La Société marocaine des sciences médicales (SMSM), avec le soutien de l’Ordre national des médecins, vise à travers cette rencontre à relancer le débat autour de la procréation médicalement assistée (PMA) au sein de la société marocaine. Le choix du timing n’est pas fortuit, il intervient quelques semaines avant l’ouverture de la session printanière du Parlement, qui devrait se pencher sur le projet de loi 47-17 relatif à la PMA, soumis au Parlement, après son adoption par le Conseil de gouvernement en avril 2016. Selon la SMSM, «le colloque vise à jeter la lumière sur les dimensions scientifiques, humaines, sociales et juridiques en relation avec le projet de loi».
Cette manifestation, à laquelle prendront part des spécialistes de différents horizons, devrait également faire le point sur les apports et les limites du projet de loi. Pour les organisateurs, le texte de loi devra consolider cette pratique biomédicale, dans le strict respect des enseignements religieux, de la déontologie, des valeurs humaines et de l'identité sociale.

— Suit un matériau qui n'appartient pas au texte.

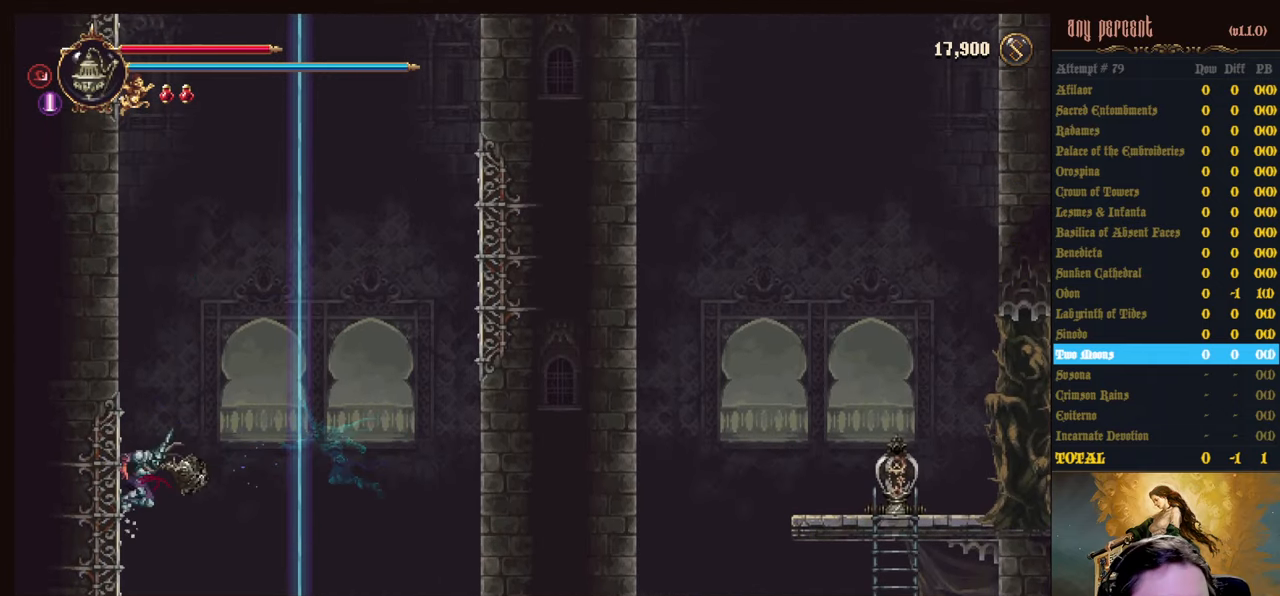
{"keys": ["left"], "events": [[250, "jump", "up"]]}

Rappelons ici que le projet de loi 47-17 a été élaboré par le ministère de la Santé et vise à renforcer l'arsenal juridique national dans le domaine des sciences médicales et des techniques biomédicales et à combler le vide juridique en matière de pratiques relatives à la procréation médicalement assistée. Ce projet de loi a également pour objectif de définir les principes généraux régissant la PMA.

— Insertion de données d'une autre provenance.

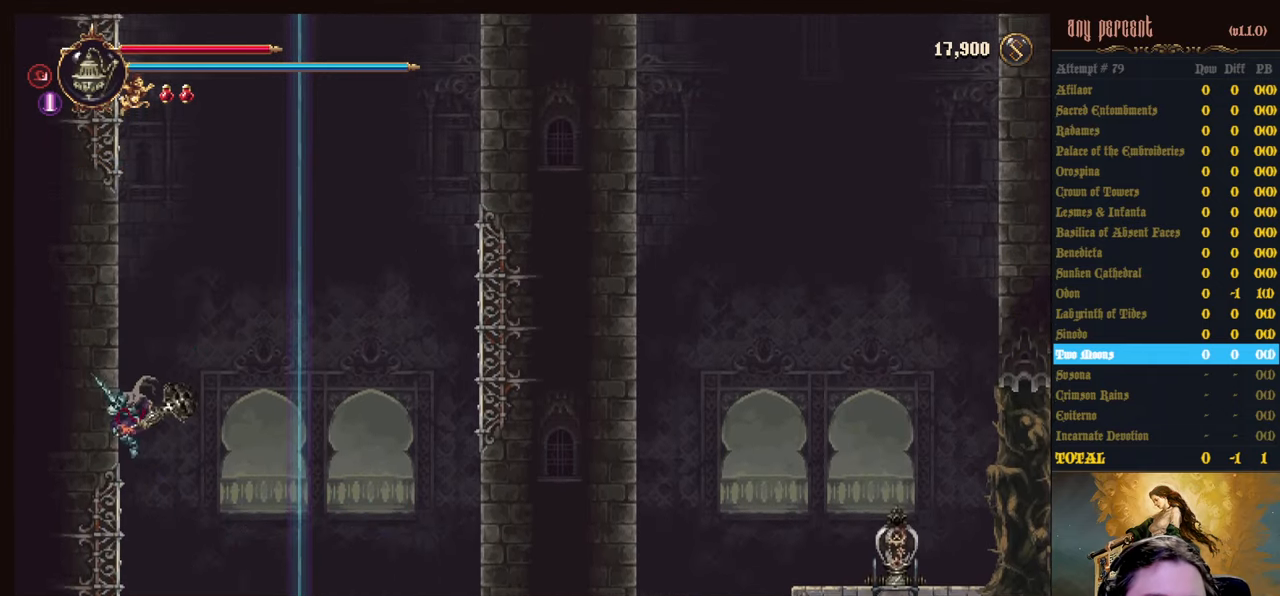
{"keys": ["left"], "events": []}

Malgré son importance, le texte ne fait pas l’unanimité au sein des professionnels de la Santé. Certains déplorent l’attitude unilatérale du département de la Santé, qui n’a pas consulté, selon eux, des spécialistes en lien avec la question, comme les médecins, les théologiens et les juristes. Contacté par «le Matin», Bahae Benomar, spécialiste en fécondation in vitro, a indiqué que «la procréation médicalement assistée, compte tenu de sa vocation multidisciplinaire, nécessite la collaboration étroite de nombreux spécialistes, à savoir les gynécologues, les urologues, les andrologues, les endocrinologues et les médecins ou pharmaciens biologistes». Et d’ajouter que le législateur a besoin des éclairages respectifs de tous les intervenants pour avoir un texte de loi adapté, d’une part, aux avancées scientifiques et leur rapide évolution et, d’autre part, aux données propres à notre éthique musulmane.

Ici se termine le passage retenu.